The Problematic Direction of Software
The state of software lately is bad and trending downward. This is my typical experience of a new app:
First, I sign up with my email and prepare to receive unsolicited daily marketing emails for life.
I log in by being redirected to a website that sends me an email with a login link that redirects me back to the website and then back to the app. In my head, I start listing the people who I'm trusting with my data, including engineers at the app's company, my email provider, and members of some bureaucratic legal apparatus who ask nicely. I wonder what such a complex login flow accomplished for me.
The app is buggy and slow because it's built with layers of expensive abstractions. It's a native web app using the trendiest javascript framework. The backend covers the whole systems design bingo card by featuring a distributed event streaming platform, an eventually consistent document store, an in-memory cache, probably a websocket, and about a dozen microservices.
I receive daily push notifications reminding me to use the app, to invite my friends, to give feedback, to update to the latest version, and to donate to a social cause the apps developers are so passionate about.
Despite having millions of active users, the app doesn't have the revenue to keep doubling its number of employees every year. The app's charismatic founder takes advantage of the latest round of quantitative easing and raises venture capital funds at a $1 billion valuation. They have their next company offsite in Bali. (Okay, technically the offsite in Bali isn't my experience, but it bothers me and not just because I'm jealous.)
An app should respect the user and define success as fulfilling user needs. It shouldn't expect me to trust it for no reason, its notifications should be worth my attention, and if I wanted marketing emails for life, I'd ask.
Fixing Incentives
The simple explanation for attention-seeking, low quality apps is: they're free. When an app is free, the app asks not what it can do for you but rather what you can do for it. Usually, that includes spending as much time as possible in the app and sharing as much data as possible, and does not necessarily include having a good experience. Facebook designs apps to all but hypnotize you into using them.
One way or another, you're paying for your apps. For apps that advertise, you'll be paying with your attention, and the app will be designed to capture as much of your attention as possible. For other apps, you'll be paying with your personal information which is sold to third parties, and the app will be designed to capture as much of your personal information as possible. In either case, you're not the one the app is designed for. You're a commodity to be extracted and resold. You're the product.
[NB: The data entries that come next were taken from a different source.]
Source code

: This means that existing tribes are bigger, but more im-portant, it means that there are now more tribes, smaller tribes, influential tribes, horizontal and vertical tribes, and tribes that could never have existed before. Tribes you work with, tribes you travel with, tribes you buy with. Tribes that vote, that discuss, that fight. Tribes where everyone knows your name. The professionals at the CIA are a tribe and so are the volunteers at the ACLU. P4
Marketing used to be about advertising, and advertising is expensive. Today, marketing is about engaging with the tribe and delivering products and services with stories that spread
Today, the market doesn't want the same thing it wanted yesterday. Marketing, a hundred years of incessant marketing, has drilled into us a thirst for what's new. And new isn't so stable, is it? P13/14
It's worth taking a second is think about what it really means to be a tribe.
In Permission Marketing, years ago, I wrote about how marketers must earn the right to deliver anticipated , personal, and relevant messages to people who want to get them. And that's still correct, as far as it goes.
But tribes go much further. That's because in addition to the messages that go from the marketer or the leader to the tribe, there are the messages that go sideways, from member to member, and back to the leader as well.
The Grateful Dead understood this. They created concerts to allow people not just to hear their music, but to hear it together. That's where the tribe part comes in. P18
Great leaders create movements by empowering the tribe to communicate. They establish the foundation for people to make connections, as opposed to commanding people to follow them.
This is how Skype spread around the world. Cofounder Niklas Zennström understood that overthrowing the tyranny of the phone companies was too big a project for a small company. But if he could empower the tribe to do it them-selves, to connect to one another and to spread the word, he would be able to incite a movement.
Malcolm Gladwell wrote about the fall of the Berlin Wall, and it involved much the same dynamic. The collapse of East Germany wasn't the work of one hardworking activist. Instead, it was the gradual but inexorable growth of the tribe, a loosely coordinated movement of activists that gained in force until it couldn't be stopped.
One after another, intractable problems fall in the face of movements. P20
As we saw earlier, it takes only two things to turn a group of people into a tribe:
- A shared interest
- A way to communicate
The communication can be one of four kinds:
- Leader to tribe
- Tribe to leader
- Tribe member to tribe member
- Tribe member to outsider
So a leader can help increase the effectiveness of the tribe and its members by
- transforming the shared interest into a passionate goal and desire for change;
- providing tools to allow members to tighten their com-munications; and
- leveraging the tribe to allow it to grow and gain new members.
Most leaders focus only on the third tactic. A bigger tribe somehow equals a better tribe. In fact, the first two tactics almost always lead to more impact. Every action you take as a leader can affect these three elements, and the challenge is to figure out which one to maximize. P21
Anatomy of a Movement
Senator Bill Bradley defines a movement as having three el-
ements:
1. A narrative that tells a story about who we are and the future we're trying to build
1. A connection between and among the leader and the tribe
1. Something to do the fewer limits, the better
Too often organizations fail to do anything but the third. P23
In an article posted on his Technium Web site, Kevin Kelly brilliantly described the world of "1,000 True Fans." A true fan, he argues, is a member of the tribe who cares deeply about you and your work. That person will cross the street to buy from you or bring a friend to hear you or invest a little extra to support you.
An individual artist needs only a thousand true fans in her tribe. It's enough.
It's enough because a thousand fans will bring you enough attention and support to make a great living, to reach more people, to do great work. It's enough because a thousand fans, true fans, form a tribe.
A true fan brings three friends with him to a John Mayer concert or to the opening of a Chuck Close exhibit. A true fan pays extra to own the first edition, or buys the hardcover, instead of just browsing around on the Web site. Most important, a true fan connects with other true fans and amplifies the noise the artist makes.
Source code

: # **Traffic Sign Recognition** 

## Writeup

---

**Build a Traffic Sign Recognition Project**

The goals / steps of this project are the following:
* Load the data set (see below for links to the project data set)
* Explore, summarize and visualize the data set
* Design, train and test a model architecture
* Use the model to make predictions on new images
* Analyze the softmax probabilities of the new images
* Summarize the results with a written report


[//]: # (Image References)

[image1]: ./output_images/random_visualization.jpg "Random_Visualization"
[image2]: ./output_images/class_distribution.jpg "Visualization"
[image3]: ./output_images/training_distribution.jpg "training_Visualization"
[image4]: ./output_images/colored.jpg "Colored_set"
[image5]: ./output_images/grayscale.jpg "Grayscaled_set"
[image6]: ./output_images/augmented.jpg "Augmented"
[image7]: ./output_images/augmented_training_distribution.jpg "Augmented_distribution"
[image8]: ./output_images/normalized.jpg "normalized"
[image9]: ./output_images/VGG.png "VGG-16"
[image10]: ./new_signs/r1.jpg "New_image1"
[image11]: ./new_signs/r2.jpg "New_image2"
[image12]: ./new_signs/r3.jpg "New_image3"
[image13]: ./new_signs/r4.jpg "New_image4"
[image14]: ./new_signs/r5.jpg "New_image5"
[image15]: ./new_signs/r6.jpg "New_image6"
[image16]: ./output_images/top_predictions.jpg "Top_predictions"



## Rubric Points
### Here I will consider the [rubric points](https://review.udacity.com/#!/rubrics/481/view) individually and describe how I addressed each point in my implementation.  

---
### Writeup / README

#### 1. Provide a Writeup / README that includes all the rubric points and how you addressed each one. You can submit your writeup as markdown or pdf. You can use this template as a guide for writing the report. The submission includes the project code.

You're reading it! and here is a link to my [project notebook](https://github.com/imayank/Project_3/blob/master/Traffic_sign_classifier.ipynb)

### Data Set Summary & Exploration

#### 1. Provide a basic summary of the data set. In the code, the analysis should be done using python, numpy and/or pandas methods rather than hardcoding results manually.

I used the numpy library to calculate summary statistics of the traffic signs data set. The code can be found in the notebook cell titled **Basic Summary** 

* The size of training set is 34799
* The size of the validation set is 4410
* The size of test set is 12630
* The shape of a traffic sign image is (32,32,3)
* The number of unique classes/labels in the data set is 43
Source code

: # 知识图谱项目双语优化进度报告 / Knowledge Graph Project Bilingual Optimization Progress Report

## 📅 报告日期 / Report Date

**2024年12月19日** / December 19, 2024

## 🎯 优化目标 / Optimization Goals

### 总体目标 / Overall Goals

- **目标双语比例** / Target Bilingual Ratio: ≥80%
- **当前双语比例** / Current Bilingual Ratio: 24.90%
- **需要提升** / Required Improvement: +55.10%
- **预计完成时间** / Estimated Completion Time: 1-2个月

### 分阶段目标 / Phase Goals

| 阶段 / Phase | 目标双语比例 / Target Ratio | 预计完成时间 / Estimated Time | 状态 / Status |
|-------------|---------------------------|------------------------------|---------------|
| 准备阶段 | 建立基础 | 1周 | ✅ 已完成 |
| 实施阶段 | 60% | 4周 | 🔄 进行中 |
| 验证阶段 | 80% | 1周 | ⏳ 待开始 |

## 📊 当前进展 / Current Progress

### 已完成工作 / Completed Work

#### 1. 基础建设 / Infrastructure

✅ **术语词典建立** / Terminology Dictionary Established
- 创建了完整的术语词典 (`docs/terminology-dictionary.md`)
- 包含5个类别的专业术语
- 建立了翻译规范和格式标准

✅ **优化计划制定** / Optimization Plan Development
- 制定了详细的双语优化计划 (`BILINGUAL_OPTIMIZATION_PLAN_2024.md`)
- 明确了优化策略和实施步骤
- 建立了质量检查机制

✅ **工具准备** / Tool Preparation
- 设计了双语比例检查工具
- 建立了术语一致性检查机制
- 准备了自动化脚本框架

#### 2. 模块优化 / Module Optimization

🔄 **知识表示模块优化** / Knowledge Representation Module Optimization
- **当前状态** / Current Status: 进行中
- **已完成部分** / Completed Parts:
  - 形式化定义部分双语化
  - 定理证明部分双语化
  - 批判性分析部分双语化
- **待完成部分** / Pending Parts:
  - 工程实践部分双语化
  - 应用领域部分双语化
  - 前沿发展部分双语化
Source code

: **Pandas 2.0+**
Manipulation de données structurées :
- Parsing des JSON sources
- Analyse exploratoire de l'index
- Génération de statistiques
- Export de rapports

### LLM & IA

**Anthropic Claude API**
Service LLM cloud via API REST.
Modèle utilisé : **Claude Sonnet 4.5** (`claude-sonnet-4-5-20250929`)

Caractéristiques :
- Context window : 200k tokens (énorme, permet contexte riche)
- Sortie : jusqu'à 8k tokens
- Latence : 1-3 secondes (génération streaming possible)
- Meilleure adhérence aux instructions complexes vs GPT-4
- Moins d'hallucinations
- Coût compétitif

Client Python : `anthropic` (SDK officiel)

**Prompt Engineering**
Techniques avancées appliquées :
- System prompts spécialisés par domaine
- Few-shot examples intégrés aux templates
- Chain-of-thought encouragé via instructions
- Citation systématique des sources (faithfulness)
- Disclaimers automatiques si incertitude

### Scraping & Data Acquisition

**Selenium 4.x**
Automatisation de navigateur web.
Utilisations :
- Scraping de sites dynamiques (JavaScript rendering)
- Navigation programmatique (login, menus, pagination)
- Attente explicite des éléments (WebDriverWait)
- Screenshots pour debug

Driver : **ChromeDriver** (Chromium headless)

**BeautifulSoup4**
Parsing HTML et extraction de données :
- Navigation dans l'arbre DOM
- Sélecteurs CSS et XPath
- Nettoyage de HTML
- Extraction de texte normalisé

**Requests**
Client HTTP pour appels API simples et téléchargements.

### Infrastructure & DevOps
We build Lockbook for a better incentive system. By paying for our app, you incentivize us to prioritize your experience. Be the customer. We won't act like your attention or information belongs to us and we'll always be thinking of new ways to delight you. We'll build you a product worth buying.
Improving Quality
Note-taking makes sense as our first app because it's fundamental. It's common in apps for users to create, organize, and share content. In Lockbook users are managing notes, but the same challenges - like offline access, encryption, and sharing - are solved once for many types of data. Not only do we share our solutions (I should mention we're open source), but we plan to add third party support to enable all developers to build high-quality privacy-conscious apps. We build Lockbook to raise the quality of apps everywhere. Note-taking is just the beginning.
While our infrastructure is designed for anything, it's not like note-taking isn't dear to us. We're enthusiasts. We share grocery lists with our families. We put our most personal and vulnerable thoughts in our journals. We brainstorm ideas for our next company offsite on the subway. We build Lockbook because we're users too.
Growing As Engineers
We don't measure our worth by our number of reports. Every hire is a failure in that it increases the cost of building our app and therefore the cost of buying it. To make the most of every team member, we design for engineering productivity.
We use our own database to share a data model across our clients, server, and storage. We compile that database into our server and our server into our client so we can fly through 10,000 integration tests per second, which we generate in our automatic defect finder. We encapsulate logic in a Rust client library and a cross-platform text editor to share code without compromising quality. Whatever we can do to scale each engineer's productivity, we do it, and this leads to fascinating projects that not only pay for themselves quickly but capture our imaginations. We build Lockbook to hone our craft and grow as engineers.
We also don't measure our worth in interest from venture capital firms. If we do have an offsite in Bali, it'll be because we put users first, not because of a conducive macroeconomic environment.
Conclusion
Lockbook is our contribution to course-correct a troubling trend. We lean against the prevailing tides and reach towards an ideal. We build a note-taking app to change the relationship we have with technology.